San Diego State University President Sally Roush announced Thursday that she has decided to keep the university’s Aztec moniker and iconic Aztec Warrior, but the latter would be a “spirit leader” instead of a mascot.
“The use of the Aztec moniker will continue. It is a source of pride for the collective majority of those who responded to the surveys or volunteered their views,” she said in a letter to the SDSU community.
“The Aztec Warrior, similarly a source of pride for the collective majority, will be retained, but as spirit leader, not mascot,” she said, adding that there would be “immediate and visible changes in demeanor to achieve a respectful portrayal of a powerful figure from Aztec culture.”
Roush said that in continuing to use the Aztec name and warrior symbolism, the university will “embrace and teach positive elements” of the ancient Mexican civilization.

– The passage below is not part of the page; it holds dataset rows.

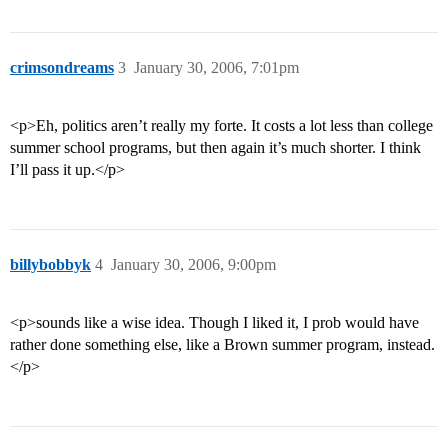
crimsondreams
3
January 30, 2006, 7:01pm
<p>Eh, politics aren’t really my forte. It costs a lot less than college
summer school programs, but then again it’s much shorter. I think
I’ll pass it up.</p>
billybobbyk
4
January 30, 2006, 9:00pm
<p>sounds like a wise idea. Though I liked it, I prob would have
rather done something else, like a Brown summer program, instead.
</p>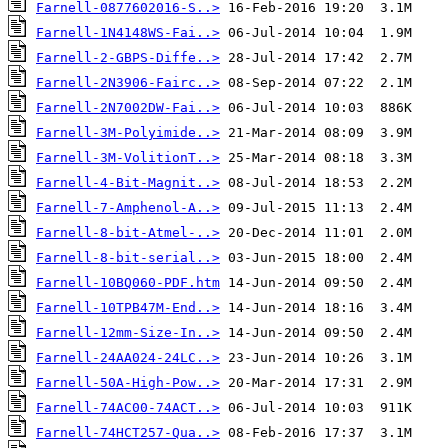
Farnell-0877602016-S..>
Farnell-1N4148WS-Fai..>
Farnell-2-GBPS-Diffe..>
Farnell-2N3906-Fairc..>
Farnell-2N7002DW-Fai..>
Farnell-3M-Polyimide..>
Farnell-3M-VolitionT..>
Farnell-4-Bit-Magnit..>
Farnell-7-Amphenol-A..>
Farnell-8-bit-Atmel-..>
Farnell-8-bit-serial..>
Farnell-10BQ060-PDF.htm
Farnell-10TPB47M-End..>
Farnell-12mm-Size-In..>
Farnell-24AA024-24LC..>
Farnell-50A-High-Pow..>
Farnell-74AC00-74ACT..>
Farnell-74HCT257-Qua..>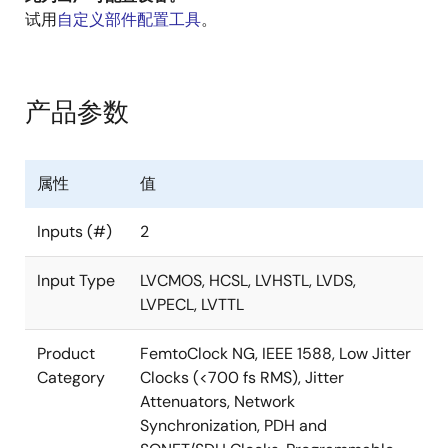
unrelated output frequencies, ranging from 8kHz to
试用
自定义部件配置工具
。
1GHz. Output frequencies can be completely
independent of the input frequencies, and all four of
these frequencies can be completely independent of
each other. The four outputs may select among
产品参数
LVPECL, LVDS, HCSL, or LVCMOS output levels.
The 8T49N241 is ideal for use in a wide range of
属性
值
equipment, including 10G/40G/100G SONET/SDH and
Ethernet network line cards, wireless base station
Inputs (#)
2
baseband units, broadcast video, carrier Ethernet
switches, OTN, or in test and measurement
Input Type
LVCMOS, HCSL, LVHSTL, LVDS,
applications. For example, the 8T49N241 can be used
LVPECL, LVTTL
in GbE/10GbE/100GbE Synchronous Ethernet line
card applications in order to preserve the G.8262
Product
FemtoClock NG, IEEE 1588, Low Jitter
compliance from the Synchronous Equipment Timing
Category
Clocks (<700 fs RMS), Jitter
Source (SETS) on the timing card.
Attenuators, Network
Synchronization, PDH and
Renesas’ third-generation Universal Frequency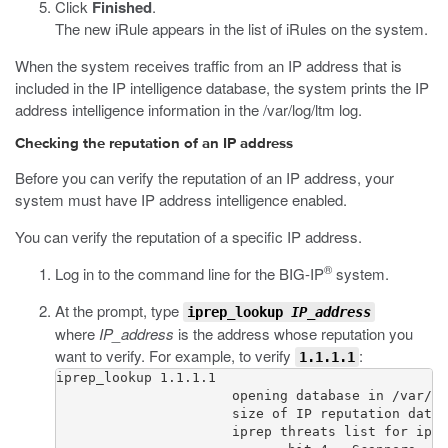
Click
Finished
.
The new iRule appears in the list of iRules on the system.
When the system receives traffic from an IP address that is
included in the IP intelligence database, the system prints the IP
address intelligence information in the
/var/log/ltm
log.
Checking the reputation of an IP address
Before you can verify the reputation of an IP address, your
system must have IP address intelligence enabled.
You can verify the reputation of a specific IP address.
®
Log in to the command line for the BIG-IP
system.
At the prompt, type
iprep_lookup
IP_address
where
IP_address
is the address whose reputation you
want to verify. For example, to verify
:
1.1.1.1
iprep_lookup 1.1.1.1

                      opening database in /var/Ip
                      size of IP reputation datab
                      iprep threats list for ip =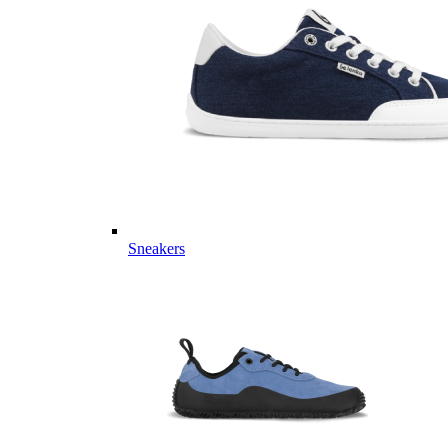
Sneakers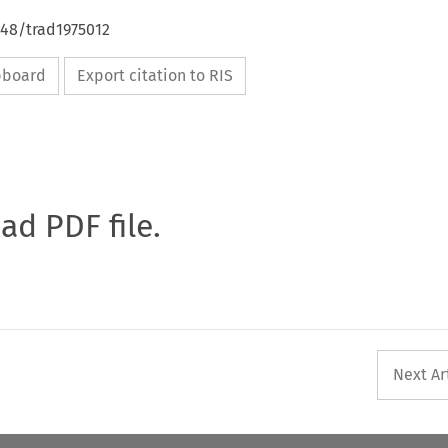
648/trad1975012
ipboard
Export citation to RIS
oad PDF file.
Next Ar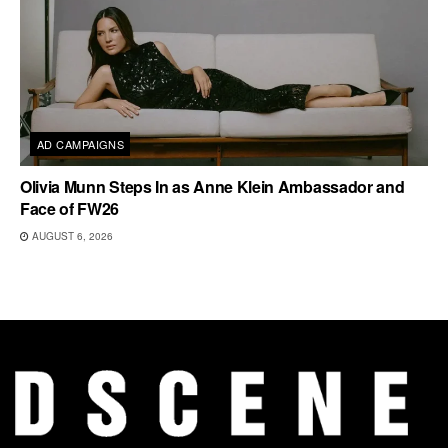
AD CAMPAIGNS
Olivia Munn Steps In as Anne Klein Ambassador and
Face of FW26
AUGUST 6, 2026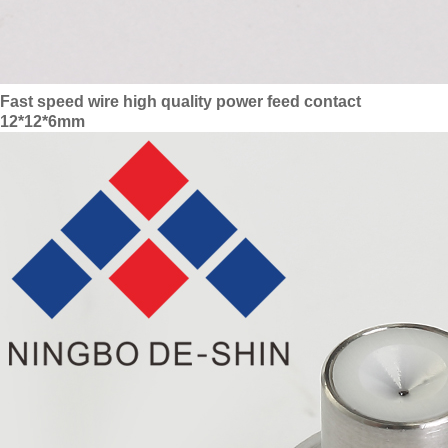
Fast speed wire high quality power feed contact
12*12*6mm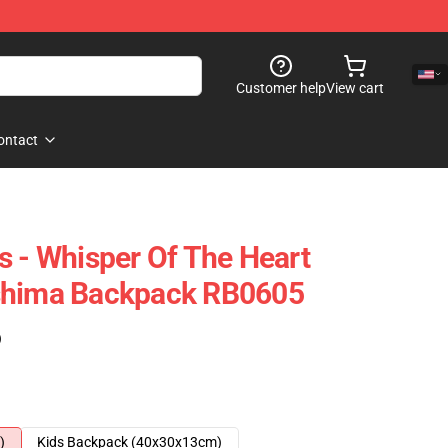
Customer help
View cart
ontact
s - Whisper Of The Heart
shima Backpack RB0605
)
)
Kids Backpack (40x30x13cm)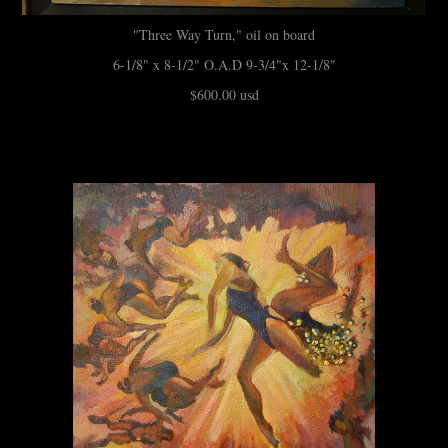
"Three Way Turn," oil on board
6-1/8" x 8-1/2" O.A.D 9-3/4"x 12-1/8"
$600.00 usd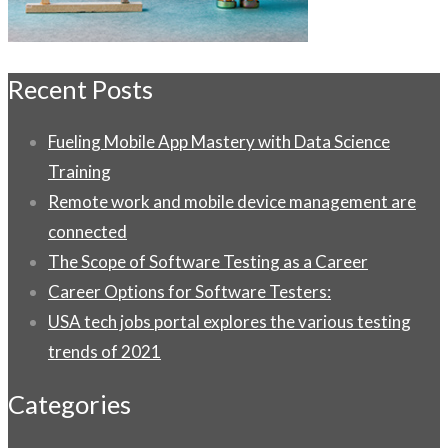
Recent Posts
Fueling Mobile App Mastery with Data Science
Training
Remote work and mobile device management are
connected
The Scope of Software Testing as a Career
Career Options for Software Testers:
USA tech jobs portal explores the various testing
trends of 2021
Categories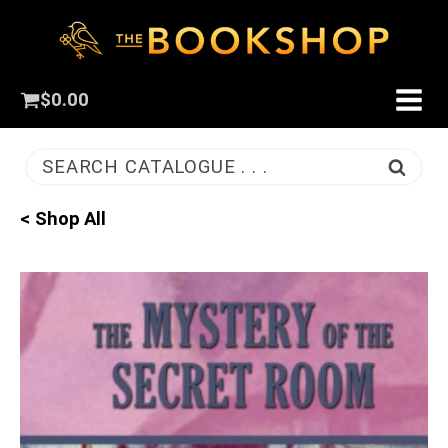
$
0.00
SEARCH CATALOGUE . . .
< Shop All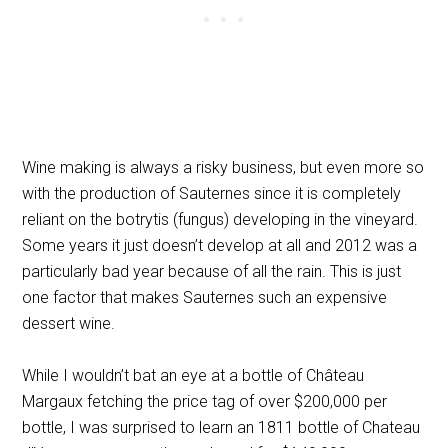
Wine making is always a risky business, but even more so
with the production of Sauternes since it is completely
reliant on the botrytis (fungus) developing in the vineyard.
Some years it just doesn’t develop at all and 2012 was a
particularly bad year because of all the rain. This is just
one factor that makes Sauternes such an expensive
dessert wine.
While I wouldn’t bat an eye at a bottle of
Château
Margaux fetching the price tag of over $200,000 per
bottle, I was surprised to learn an 1811 bottle of Chateau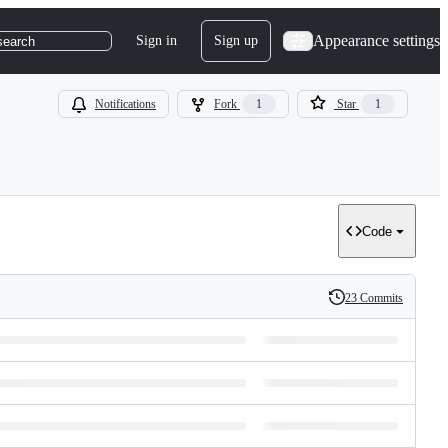
Appearance settings
Sign in
Sign up
search
Notifications
Fork
1
Star
1
Code
23 Commits
History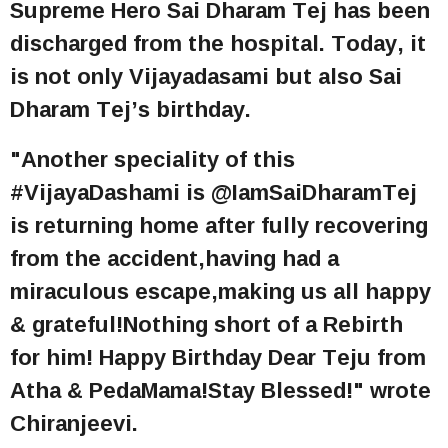
Supreme Hero Sai Dharam Tej has been
discharged from the hospital. Today, it
is not only Vijayadasami but also Sai
Dharam Tej’s birthday.
"Another speciality of this
#VijayaDashami is @IamSaiDharamTej
is returning home after fully recovering
from the accident,having had a
miraculous escape,making us all happy
& grateful!Nothing short of a Rebirth
for him! Happy Birthday Dear Teju from
Atha & PedaMama!Stay Blessed!" wrote
Chiranjeevi.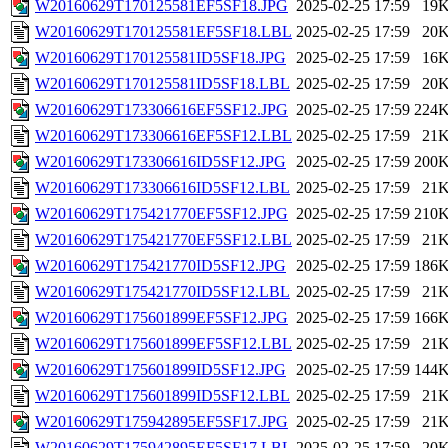
W20160629T170125581EF5SF18.JPG
2025-02-25 17:59
19
W20160629T170125581EF5SF18.LBL
2025-02-25 17:59
20
W20160629T170125581ID5SF18.JPG
2025-02-25 17:59
16
W20160629T170125581ID5SF18.LBL
2025-02-25 17:59
20
W20160629T173306616EF5SF12.JPG
2025-02-25 17:59
224
W20160629T173306616EF5SF12.LBL
2025-02-25 17:59
21
W20160629T173306616ID5SF12.JPG
2025-02-25 17:59
200
W20160629T173306616ID5SF12.LBL
2025-02-25 17:59
21
W20160629T175421770EF5SF12.JPG
2025-02-25 17:59
210
W20160629T175421770EF5SF12.LBL
2025-02-25 17:59
21
W20160629T175421770ID5SF12.JPG
2025-02-25 17:59
186
W20160629T175421770ID5SF12.LBL
2025-02-25 17:59
21
W20160629T175601899EF5SF12.JPG
2025-02-25 17:59
166
W20160629T175601899EF5SF12.LBL
2025-02-25 17:59
21
W20160629T175601899ID5SF12.JPG
2025-02-25 17:59
144
W20160629T175601899ID5SF12.LBL
2025-02-25 17:59
21
W20160629T175942895EF5SF17.JPG
2025-02-25 17:59
21
W20160629T175942895EF5SF17.LBL
2025-02-25 17:59
20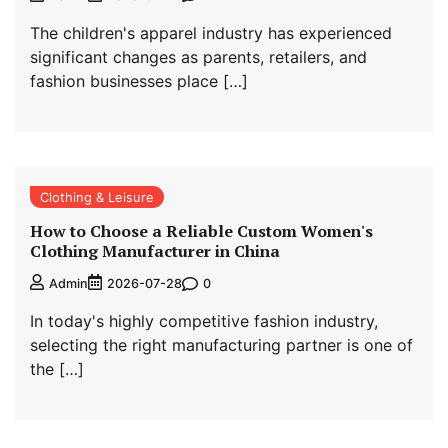
The children's apparel industry has experienced
significant changes as parents, retailers, and
fashion businesses place […]
Clothing & Leisure
How to Choose a Reliable Custom Women's
Clothing Manufacturer in China
0
Admin
2026-07-28
In today's highly competitive fashion industry,
selecting the right manufacturing partner is one of
the […]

She also promised to rename the university’s awards to avoid the use of “Monty” and “Zuma” nicknames, which she deemed inappropriate.
The university president was responding to a faculty senate resolution from last November that sought to eliminate the Aztec warrior. She formed a 17-member task force to study the situation.
Roush noted that 13,000 students and alumni responded to a survey with opinions covering the spectrum from complete elimination of both to no change.
Following the decision, the university will set up a governing authority with a full-time curator to avoid unintentional disrespect in the use of Aztec symbolism.